> **Problem to solve**: Skip every line before the one containing "pyautogui.moveTo(854, 256)", then copy that line and the rest of the entries below exactly, through the last line.

Saved entries
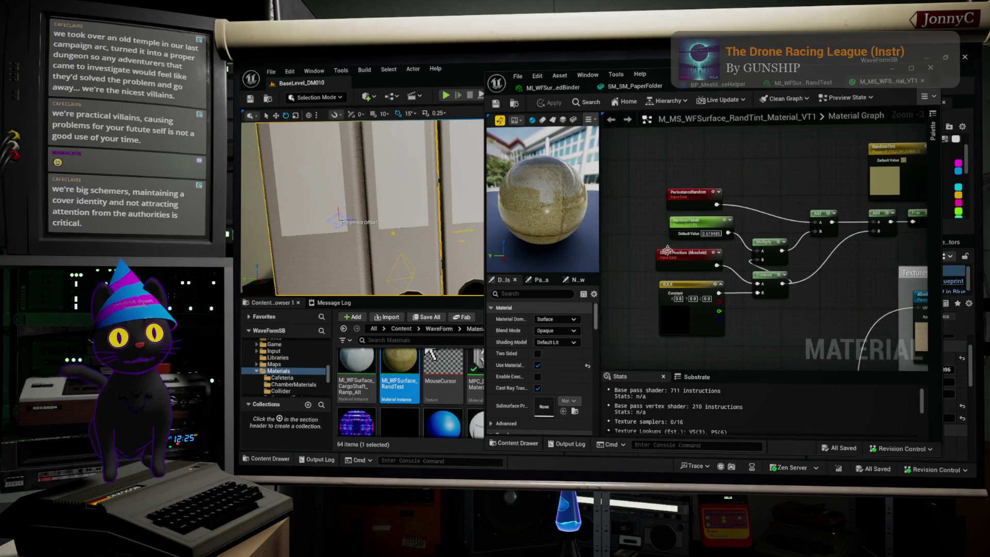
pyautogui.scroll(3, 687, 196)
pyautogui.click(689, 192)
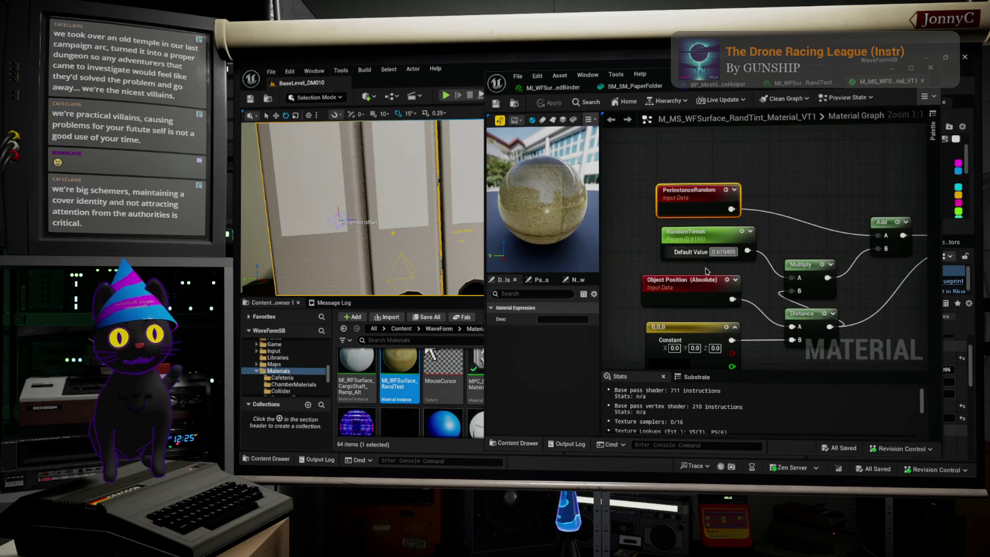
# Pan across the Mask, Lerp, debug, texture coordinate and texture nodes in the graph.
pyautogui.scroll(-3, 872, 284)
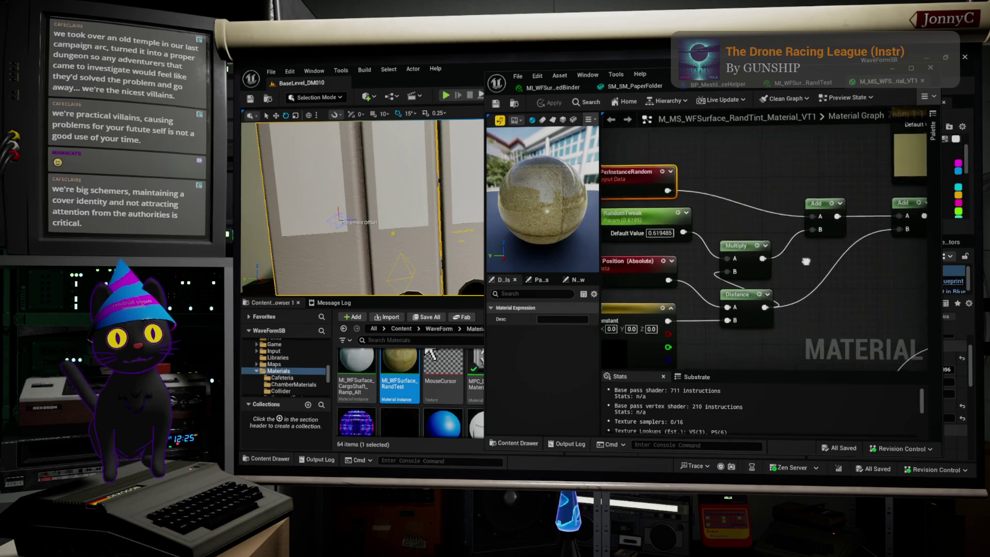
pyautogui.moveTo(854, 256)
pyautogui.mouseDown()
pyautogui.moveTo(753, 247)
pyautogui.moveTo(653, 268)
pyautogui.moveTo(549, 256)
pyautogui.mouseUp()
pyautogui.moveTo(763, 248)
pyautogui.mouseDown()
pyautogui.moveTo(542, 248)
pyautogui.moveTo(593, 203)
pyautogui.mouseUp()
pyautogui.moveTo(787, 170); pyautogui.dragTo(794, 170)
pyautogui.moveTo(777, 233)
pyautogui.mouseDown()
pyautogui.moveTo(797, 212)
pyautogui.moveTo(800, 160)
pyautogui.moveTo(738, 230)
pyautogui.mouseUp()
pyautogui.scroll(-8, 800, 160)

> **Response box**:
pyautogui.moveTo(854, 256)
pyautogui.mouseDown()
pyautogui.moveTo(753, 247)
pyautogui.moveTo(653, 268)
pyautogui.moveTo(549, 256)
pyautogui.mouseUp()
pyautogui.moveTo(763, 248)
pyautogui.mouseDown()
pyautogui.moveTo(542, 248)
pyautogui.moveTo(593, 203)
pyautogui.mouseUp()
pyautogui.moveTo(787, 170); pyautogui.dragTo(794, 170)
pyautogui.moveTo(777, 233)
pyautogui.mouseDown()
pyautogui.moveTo(797, 212)
pyautogui.moveTo(800, 160)
pyautogui.moveTo(738, 230)
pyautogui.mouseUp()
pyautogui.scroll(-8, 800, 160)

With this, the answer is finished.